• REQUEST: Repeat the entries exactly, keeping every line as it is.

------ STUDY MATERIAL

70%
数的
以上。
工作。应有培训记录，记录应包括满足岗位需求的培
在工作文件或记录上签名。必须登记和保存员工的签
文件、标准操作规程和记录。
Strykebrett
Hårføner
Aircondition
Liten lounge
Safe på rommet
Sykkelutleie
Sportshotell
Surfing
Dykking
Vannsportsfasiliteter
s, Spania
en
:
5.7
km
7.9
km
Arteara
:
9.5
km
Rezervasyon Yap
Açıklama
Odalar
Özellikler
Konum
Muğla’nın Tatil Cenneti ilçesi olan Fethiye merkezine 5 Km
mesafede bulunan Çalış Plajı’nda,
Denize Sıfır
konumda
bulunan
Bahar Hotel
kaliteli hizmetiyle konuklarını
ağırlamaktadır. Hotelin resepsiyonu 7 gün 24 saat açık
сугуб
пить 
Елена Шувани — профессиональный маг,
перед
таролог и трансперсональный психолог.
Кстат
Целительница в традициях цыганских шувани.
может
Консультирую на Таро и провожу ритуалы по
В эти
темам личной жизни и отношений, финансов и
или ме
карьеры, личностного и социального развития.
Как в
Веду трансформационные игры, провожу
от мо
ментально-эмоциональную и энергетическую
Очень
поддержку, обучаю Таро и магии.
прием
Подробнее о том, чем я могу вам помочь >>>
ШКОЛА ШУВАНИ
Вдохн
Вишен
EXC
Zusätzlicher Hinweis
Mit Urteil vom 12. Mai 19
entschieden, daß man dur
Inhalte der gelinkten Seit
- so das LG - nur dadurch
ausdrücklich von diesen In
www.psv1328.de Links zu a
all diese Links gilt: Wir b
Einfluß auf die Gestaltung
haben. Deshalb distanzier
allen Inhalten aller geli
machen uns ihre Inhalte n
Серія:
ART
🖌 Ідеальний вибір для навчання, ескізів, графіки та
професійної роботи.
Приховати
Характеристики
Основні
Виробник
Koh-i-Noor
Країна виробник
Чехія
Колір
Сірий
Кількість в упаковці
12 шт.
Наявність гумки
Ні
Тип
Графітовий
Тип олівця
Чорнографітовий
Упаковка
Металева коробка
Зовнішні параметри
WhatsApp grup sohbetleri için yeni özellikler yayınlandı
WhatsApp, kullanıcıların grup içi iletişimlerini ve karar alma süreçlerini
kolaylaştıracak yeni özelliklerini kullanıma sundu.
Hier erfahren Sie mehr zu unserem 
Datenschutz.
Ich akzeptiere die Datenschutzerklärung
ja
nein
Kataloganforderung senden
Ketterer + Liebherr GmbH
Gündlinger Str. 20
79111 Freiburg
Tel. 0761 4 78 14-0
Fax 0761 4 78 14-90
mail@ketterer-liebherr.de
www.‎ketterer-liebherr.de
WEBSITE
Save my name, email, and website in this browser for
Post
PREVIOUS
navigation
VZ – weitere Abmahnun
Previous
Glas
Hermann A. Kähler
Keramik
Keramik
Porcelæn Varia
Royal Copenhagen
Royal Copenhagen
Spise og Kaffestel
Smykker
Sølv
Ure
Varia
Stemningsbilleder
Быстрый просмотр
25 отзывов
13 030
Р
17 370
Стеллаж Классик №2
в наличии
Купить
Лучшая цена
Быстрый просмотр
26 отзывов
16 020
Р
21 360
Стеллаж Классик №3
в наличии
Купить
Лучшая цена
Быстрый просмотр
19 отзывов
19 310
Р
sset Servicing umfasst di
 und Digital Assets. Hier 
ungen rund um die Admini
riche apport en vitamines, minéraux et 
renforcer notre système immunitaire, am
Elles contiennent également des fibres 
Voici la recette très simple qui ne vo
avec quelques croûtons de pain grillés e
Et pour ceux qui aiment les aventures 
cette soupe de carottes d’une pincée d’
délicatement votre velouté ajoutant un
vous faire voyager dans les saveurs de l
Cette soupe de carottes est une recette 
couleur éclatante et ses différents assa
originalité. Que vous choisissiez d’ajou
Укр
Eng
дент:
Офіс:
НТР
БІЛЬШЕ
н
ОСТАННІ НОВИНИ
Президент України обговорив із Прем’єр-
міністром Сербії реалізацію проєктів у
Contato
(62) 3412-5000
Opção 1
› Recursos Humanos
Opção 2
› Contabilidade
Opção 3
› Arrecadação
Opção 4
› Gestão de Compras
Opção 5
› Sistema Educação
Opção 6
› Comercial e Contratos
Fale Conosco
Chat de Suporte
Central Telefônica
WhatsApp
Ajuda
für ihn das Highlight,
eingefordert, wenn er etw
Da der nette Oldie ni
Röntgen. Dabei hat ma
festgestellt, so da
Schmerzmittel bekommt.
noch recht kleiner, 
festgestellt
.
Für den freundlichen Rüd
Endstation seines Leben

------------

• EXPECTED ANSWER:
70%
数的
以上。
工作。应有培训记录，记录应包括满足岗位需求的培
在工作文件或记录上签名。必须登记和保存员工的签
文件、标准操作规程和记录。
Strykebrett
Hårføner
Aircondition
Liten lounge
Safe på rommet
Sykkelutleie
Sportshotell
Surfing
Dykking
Vannsportsfasiliteter
s, Spania
en
:
5.7
km
7.9
km
Arteara
:
9.5
km
Rezervasyon Yap
Açıklama
Odalar
Özellikler
Konum
Muğla’nın Tatil Cenneti ilçesi olan Fethiye merkezine 5 Km
mesafede bulunan Çalış Plajı’nda,
Denize Sıfır
konumda
bulunan
Bahar Hotel
kaliteli hizmetiyle konuklarını
ağırlamaktadır. Hotelin resepsiyonu 7 gün 24 saat açık
сугуб
пить 
Елена Шувани — профессиональный маг,
перед
таролог и трансперсональный психолог.
Кстат
Целительница в традициях цыганских шувани.
может
Консультирую на Таро и провожу ритуалы по
В эти
темам личной жизни и отношений, финансов и
или ме
карьеры, личностного и социального развития.
Как в
Веду трансформационные игры, провожу
от мо
ментально-эмоциональную и энергетическую
Очень
поддержку, обучаю Таро и магии.
прием
Подробнее о том, чем я могу вам помочь >>>
ШКОЛА ШУВАНИ
Вдохн
Вишен
EXC
Zusätzlicher Hinweis
Mit Urteil vom 12. Mai 19
entschieden, daß man dur
Inhalte der gelinkten Seit
- so das LG - nur dadurch
ausdrücklich von diesen In
www.psv1328.de Links zu a
all diese Links gilt: Wir b
Einfluß auf die Gestaltung
haben. Deshalb distanzier
allen Inhalten aller geli
machen uns ihre Inhalte n
Серія:
ART
🖌 Ідеальний вибір для навчання, ескізів, графіки та
професійної роботи.
Приховати
Характеристики
Основні
Виробник
Koh-i-Noor
Країна виробник
Чехія
Колір
Сірий
Кількість в упаковці
12 шт.
Наявність гумки
Ні
Тип
Графітовий
Тип олівця
Чорнографітовий
Упаковка
Металева коробка
Зовнішні параметри
WhatsApp grup sohbetleri için yeni özellikler yayınlandı
WhatsApp, kullanıcıların grup içi iletişimlerini ve karar alma süreçlerini
kolaylaştıracak yeni özelliklerini kullanıma sundu.
Hier erfahren Sie mehr zu unserem 
Datenschutz.
Ich akzeptiere die Datenschutzerklärung
ja
nein
Kataloganforderung senden
Ketterer + Liebherr GmbH
Gündlinger Str. 20
79111 Freiburg
Tel. 0761 4 78 14-0
Fax 0761 4 78 14-90
mail@ketterer-liebherr.de
www.‎ketterer-liebherr.de
WEBSITE
Save my name, email, and website in this browser for
Post
PREVIOUS
navigation
VZ – weitere Abmahnun
Previous
Glas
Hermann A. Kähler
Keramik
Keramik
Porcelæn Varia
Royal Copenhagen
Royal Copenhagen
Spise og Kaffestel
Smykker
Sølv
Ure
Varia
Stemningsbilleder
Быстрый просмотр
25 отзывов
13 030
Р
17 370
Стеллаж Классик №2
в наличии
Купить
Лучшая цена
Быстрый просмотр
26 отзывов
16 020
Р
21 360
Стеллаж Классик №3
в наличии
Купить
Лучшая цена
Быстрый просмотр
19 отзывов
19 310
Р
sset Servicing umfasst di
 und Digital Assets. Hier 
ungen rund um die Admini
riche apport en vitamines, minéraux et 
renforcer notre système immunitaire, am
Elles contiennent également des fibres 
Voici la recette très simple qui ne vo
avec quelques croûtons de pain grillés e
Et pour ceux qui aiment les aventures 
cette soupe de carottes d’une pincée d’
délicatement votre velouté ajoutant un
vous faire voyager dans les saveurs de l
Cette soupe de carottes est une recette 
couleur éclatante et ses différents assa
originalité. Que vous choisissiez d’ajou
Укр
Eng
дент:
Офіс:
НТР
БІЛЬШЕ
н
ОСТАННІ НОВИНИ
Президент України обговорив із Прем’єр-
міністром Сербії реалізацію проєктів у
Contato
(62) 3412-5000
Opção 1
› Recursos Humanos
Opção 2
› Contabilidade
Opção 3
› Arrecadação
Opção 4
› Gestão de Compras
Opção 5
› Sistema Educação
Opção 6
› Comercial e Contratos
Fale Conosco
Chat de Suporte
Central Telefônica
WhatsApp
Ajuda
für ihn das Highlight,
eingefordert, wenn er etw
Da der nette Oldie ni
Röntgen. Dabei hat ma
festgestellt, so da
Schmerzmittel bekommt.
noch recht kleiner, 
festgestellt
.
Für den freundlichen Rüd
Endstation seines Leben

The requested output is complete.